Page extract
####
= Bone decalcification =

Bone decalcification is the softening of bones due to the removal of calcium ions, and can be performed as a histological technique to study bones and extract DNA. This process also occurs naturally during bone development and growth, and when uninhibited, can cause diseases such as osteomalacia.

==Histology==
Since calcium-rich bones are exceedingly difficult to study, scientists use bone decalcification to make specimens available for their research. For example, bone decalcification has been used to examine cartilage and magnesium levels in order to understand bone decay.

There are two categories of decalcifying agents for removing calcium ions: chelating agents and acids. The acids are further divided into weak (picric, acetic and formic acid) and strong acids (nitric and hydrochloric acid). The acids help produce a solution of calcium ions while the chelating agents take up the calcium ions. The most frequently used chelating agent is ethylenediaminetetraacetic acid (EDTA).

Decalcification is a lengthy procedure, as bone pieces have to be left in the decalcifying agent for days to weeks, depending on the size of the bone. There are numerous methods to test when bone decalcification is complete, such as X-ray examination, chemical analysis, and measurement of specimen flexibility.

==Necessity==
Decalcification is necessary to obtain soft sections of the bone using a microtome. Every thin section of the bone that is cut can be processed (see tissue processing) like any other soft tissue of the body.
####
What the task asks
Transcribe the passage of the bone decalcification article from "Decalcification is a" up to and including "of specimen flexibility.".
####
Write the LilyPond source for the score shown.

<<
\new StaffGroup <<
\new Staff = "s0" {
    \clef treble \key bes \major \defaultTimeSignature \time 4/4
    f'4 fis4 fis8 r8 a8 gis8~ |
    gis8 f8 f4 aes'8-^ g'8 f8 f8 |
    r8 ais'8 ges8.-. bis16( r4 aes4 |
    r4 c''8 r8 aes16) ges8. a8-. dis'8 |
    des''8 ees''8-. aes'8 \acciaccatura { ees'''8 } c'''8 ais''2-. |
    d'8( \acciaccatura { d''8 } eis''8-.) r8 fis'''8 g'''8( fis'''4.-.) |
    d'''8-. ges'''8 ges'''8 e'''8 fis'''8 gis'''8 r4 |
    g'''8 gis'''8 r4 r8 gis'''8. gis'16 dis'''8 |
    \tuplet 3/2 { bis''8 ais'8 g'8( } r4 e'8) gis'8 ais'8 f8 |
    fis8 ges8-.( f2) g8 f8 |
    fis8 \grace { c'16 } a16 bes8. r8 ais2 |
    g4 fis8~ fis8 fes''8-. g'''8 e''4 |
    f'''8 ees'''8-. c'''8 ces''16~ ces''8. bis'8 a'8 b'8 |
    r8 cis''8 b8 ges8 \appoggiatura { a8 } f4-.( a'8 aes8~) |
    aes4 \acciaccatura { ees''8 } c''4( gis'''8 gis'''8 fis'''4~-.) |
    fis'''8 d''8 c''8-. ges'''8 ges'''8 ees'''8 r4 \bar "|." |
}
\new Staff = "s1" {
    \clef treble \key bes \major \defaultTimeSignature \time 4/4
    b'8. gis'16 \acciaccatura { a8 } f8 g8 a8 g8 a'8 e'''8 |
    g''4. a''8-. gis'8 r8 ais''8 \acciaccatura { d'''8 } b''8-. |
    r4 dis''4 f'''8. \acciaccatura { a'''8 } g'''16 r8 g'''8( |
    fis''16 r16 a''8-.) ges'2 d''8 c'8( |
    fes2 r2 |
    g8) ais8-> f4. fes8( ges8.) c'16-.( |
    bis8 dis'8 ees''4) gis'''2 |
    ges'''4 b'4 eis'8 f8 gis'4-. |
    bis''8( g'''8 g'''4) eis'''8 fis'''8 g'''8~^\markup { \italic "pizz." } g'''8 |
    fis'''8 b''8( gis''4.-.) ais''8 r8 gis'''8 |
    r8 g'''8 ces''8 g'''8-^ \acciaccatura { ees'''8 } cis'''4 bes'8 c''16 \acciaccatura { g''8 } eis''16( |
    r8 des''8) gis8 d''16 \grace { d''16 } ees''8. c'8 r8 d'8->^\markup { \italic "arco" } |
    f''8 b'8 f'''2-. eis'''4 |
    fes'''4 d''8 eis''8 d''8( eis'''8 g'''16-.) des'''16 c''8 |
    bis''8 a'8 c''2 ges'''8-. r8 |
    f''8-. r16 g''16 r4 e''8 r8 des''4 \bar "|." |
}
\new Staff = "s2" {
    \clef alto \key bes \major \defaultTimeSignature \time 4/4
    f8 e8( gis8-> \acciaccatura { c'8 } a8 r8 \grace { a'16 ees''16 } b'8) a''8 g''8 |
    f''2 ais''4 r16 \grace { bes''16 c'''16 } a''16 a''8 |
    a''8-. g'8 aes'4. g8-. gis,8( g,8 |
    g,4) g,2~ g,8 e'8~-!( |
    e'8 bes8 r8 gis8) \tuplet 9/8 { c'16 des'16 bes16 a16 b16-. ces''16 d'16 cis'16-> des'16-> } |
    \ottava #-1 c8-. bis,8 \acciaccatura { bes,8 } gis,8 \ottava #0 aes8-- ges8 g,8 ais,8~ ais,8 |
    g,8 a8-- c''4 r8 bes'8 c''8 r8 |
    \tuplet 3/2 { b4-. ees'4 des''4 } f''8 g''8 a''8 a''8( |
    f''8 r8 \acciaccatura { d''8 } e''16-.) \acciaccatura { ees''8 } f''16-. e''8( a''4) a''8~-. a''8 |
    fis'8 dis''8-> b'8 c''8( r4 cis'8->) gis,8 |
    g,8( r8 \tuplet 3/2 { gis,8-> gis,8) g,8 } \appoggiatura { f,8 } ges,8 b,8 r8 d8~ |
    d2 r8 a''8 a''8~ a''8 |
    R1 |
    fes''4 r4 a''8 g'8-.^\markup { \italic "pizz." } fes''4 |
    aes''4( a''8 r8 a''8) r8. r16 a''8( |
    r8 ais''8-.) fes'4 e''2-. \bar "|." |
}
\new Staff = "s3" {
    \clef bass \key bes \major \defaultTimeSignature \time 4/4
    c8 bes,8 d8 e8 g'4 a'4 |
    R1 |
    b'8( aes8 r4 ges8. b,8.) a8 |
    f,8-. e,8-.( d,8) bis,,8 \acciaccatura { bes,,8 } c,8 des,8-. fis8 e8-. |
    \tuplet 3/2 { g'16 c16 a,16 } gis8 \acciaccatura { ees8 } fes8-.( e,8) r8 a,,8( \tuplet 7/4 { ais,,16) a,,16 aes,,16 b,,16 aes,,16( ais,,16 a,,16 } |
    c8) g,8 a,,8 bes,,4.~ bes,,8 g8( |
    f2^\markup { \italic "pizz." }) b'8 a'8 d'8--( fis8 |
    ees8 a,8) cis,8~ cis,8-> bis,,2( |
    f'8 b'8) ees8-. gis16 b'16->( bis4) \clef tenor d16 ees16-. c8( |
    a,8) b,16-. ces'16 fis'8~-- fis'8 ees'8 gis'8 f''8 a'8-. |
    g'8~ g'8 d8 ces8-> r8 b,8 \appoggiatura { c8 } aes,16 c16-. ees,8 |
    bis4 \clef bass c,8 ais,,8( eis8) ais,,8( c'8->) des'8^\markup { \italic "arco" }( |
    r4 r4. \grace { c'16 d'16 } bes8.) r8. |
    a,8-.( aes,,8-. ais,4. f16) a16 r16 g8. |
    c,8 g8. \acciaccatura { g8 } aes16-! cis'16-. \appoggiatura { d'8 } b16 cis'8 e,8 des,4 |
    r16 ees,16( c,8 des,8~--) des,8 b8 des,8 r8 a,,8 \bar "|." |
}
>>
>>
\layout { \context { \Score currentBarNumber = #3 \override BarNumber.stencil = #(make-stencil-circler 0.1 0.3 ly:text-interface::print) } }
####
Task result
Decalcification is a lengthy procedure, as bone pieces have to be left in the decalcifying agent for days to weeks, depending on the size of the bone. There are numerous methods to test when bone decalcification is complete, such as X-ray examination, chemical analysis, and measurement of specimen flexibility.